MC875063 - Microsoft Defender for Identity: New recommendations for Microsoft Secure Score

Service

Microsoft Defender XDR

Published

Aug 27, 2024

Tag

New feature
User impact
Admin impact

Summary

Microsoft Defender for Identity will soon add new recommendations to Microsoft Secure Score, automatically updating scores to better reflect security posture. Public Preview and General Availability rollouts will begin mid-September 2024. Organizations should review Microsoft Secure Score improvement actions to prepare.

More information

Coming soon for Microsoft Defender XDR | Microsoft Defender for Identity: We’re adding to Microsoft Secure Score improvement actions to ensure a more accurate representation of security posture. We will update your score automatically.

When this will happen:

Public Preview: We will begin rolling out mid-September 2024 and expect to complete by late September 2024.

General Availability (Worldwide, GCC, GCC High, DoD, USSec, USNat): We will begin rolling out mid-September 2024 and expect to complete by mid-October 2024.

How this will affect your organization:

After this rollout, the Defender XDR portal will include these new Microsoft Defender for Identity recommendations as Microsoft Secure Score improvement actions:

  • Accounts with non-default Primary Group ID
  • Domain Controllers with computer account password unchanged for more than 45 days
  • GPO assigns unprivileged identities to local groups with elevated privileges
  • GPO can be modified by unprivileged accounts
  • GPO contains passwords Group Policy Preferences files
  • Built-in Active Directory Guest account is enabled
  • Unsafe permissions on the DnsAdmins group
  • Ensure that all privileged accounts have the configuration flag "this account is sensitive and cannot be delegated"
  • Change password of krbtgt account
  • Change password of built-in domain Administrator account

Additionally, we are updating the existing recommendation of "Modify unsecure Kerberos delegations to prevent impersonation" to include indication of Kerberos Constrained Delegation with Protocol Transition to a privileged service.

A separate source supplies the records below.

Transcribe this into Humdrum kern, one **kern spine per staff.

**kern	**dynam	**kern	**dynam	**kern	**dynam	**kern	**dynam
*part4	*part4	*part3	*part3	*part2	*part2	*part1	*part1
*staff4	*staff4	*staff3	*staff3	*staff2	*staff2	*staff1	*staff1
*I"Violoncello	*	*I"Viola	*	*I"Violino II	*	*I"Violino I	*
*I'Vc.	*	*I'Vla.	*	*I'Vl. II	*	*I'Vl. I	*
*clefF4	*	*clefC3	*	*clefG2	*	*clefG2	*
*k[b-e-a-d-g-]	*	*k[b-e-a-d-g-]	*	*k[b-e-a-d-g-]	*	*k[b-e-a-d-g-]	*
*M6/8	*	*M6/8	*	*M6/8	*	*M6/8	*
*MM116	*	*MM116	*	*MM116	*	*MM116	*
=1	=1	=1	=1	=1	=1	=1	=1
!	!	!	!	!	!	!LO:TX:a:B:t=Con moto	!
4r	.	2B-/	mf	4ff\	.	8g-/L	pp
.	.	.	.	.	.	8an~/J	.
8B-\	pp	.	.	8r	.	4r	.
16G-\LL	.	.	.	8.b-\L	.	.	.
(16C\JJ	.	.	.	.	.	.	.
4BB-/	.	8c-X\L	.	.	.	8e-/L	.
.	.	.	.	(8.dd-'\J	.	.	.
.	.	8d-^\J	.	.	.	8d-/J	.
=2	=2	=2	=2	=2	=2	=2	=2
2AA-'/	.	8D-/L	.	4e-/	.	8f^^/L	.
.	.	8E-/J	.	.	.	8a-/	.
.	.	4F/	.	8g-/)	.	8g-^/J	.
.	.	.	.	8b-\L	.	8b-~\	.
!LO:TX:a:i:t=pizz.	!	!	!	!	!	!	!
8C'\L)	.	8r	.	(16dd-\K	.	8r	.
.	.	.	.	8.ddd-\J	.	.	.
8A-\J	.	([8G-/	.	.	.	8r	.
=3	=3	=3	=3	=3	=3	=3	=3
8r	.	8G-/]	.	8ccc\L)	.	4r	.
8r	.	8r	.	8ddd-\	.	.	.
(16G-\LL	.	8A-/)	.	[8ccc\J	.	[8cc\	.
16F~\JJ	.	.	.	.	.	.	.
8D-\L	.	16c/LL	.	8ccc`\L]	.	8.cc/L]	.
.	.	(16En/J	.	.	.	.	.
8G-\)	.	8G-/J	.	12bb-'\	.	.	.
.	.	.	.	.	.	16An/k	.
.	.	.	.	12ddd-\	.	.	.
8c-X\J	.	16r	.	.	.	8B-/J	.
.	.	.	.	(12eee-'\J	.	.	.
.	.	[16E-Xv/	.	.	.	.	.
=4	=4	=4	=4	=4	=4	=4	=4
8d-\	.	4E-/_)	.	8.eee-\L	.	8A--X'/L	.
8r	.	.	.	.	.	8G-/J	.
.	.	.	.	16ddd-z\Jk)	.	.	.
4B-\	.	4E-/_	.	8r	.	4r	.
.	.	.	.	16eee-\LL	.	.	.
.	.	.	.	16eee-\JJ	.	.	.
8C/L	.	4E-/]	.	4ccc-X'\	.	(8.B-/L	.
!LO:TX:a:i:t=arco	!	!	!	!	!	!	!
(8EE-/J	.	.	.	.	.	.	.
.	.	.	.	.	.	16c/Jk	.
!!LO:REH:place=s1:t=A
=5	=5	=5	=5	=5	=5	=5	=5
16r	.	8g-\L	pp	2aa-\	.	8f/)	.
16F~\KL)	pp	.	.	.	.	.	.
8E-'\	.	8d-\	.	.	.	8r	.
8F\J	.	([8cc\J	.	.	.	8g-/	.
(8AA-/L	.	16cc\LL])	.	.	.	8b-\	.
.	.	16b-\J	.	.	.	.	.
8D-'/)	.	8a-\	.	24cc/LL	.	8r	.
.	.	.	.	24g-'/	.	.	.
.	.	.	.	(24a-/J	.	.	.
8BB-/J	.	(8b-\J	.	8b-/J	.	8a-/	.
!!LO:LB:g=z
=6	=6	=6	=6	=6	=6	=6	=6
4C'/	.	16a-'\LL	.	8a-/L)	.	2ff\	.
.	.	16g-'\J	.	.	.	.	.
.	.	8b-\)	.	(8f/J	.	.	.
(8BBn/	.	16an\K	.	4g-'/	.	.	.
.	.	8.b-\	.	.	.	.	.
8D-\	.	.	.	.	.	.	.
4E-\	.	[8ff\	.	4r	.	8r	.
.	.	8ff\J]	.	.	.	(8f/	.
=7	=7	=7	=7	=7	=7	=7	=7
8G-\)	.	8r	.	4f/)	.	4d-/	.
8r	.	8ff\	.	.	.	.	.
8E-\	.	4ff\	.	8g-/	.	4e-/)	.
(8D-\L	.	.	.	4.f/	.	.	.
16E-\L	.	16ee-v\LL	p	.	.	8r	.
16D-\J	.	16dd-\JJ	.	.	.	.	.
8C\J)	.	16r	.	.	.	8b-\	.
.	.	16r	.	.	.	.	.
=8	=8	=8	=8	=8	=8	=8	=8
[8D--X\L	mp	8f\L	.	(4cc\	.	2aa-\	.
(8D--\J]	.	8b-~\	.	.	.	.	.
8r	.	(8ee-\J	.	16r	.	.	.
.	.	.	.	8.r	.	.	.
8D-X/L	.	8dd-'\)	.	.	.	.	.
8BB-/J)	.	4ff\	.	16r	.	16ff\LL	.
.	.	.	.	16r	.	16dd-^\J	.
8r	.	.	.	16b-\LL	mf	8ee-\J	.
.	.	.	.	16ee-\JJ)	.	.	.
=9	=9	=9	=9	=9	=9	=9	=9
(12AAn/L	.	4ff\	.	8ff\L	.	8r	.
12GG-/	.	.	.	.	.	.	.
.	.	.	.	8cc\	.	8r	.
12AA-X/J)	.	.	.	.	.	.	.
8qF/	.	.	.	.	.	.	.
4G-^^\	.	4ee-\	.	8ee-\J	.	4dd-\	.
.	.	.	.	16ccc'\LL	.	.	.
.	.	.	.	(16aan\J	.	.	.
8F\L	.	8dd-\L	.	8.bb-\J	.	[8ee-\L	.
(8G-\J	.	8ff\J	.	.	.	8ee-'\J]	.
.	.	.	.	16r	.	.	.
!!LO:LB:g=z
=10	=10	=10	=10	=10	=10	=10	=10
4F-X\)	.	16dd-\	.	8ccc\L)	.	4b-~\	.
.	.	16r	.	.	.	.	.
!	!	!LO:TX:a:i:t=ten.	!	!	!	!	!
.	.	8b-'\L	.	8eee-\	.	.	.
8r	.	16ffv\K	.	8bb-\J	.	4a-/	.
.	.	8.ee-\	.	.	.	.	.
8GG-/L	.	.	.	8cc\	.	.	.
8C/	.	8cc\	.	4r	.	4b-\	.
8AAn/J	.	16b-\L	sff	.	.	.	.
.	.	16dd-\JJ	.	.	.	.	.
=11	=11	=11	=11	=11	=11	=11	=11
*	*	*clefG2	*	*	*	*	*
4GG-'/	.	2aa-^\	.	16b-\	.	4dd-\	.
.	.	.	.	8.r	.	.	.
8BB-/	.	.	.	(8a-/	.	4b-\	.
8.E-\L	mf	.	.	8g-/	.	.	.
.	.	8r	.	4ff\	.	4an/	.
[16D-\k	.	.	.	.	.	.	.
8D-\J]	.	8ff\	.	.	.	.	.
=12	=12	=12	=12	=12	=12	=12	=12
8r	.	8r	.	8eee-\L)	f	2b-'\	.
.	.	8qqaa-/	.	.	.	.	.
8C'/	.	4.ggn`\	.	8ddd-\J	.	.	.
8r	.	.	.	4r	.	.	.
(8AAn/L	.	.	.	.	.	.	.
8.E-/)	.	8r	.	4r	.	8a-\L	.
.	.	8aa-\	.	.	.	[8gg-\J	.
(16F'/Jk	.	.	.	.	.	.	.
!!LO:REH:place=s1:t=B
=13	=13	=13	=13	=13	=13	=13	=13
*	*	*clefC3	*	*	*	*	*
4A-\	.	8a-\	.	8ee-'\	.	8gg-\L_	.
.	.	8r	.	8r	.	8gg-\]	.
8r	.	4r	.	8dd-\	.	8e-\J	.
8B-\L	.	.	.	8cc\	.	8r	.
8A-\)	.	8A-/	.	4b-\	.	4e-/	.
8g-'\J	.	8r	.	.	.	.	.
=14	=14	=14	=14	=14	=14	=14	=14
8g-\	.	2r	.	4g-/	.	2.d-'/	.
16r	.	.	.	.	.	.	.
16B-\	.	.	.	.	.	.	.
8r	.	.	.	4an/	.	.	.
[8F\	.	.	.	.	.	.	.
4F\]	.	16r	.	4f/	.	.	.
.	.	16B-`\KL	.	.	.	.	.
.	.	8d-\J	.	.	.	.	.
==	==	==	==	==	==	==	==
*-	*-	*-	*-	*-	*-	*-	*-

These new identity recommendations are new security posture reports related to Active Directory and Group policy objects and will be available by default to customers who have installed a Defender for Identity sensor.

These recommendations are on by default.

What you need to do to prepare:

We recommend reviewing the improvement actions listed in Microsoft Secure Score. We will continue to add suggested security improvement actions on an ongoing basis.

Learn more: Security posture assessments - Microsoft Defender for Identity | Microsoft Learn (article will be updated before rollout begins)

This rollout will happen automatically by the specified date with no admin action required before the rollout. You may want to notify your admins about this change and update any relevant documentation.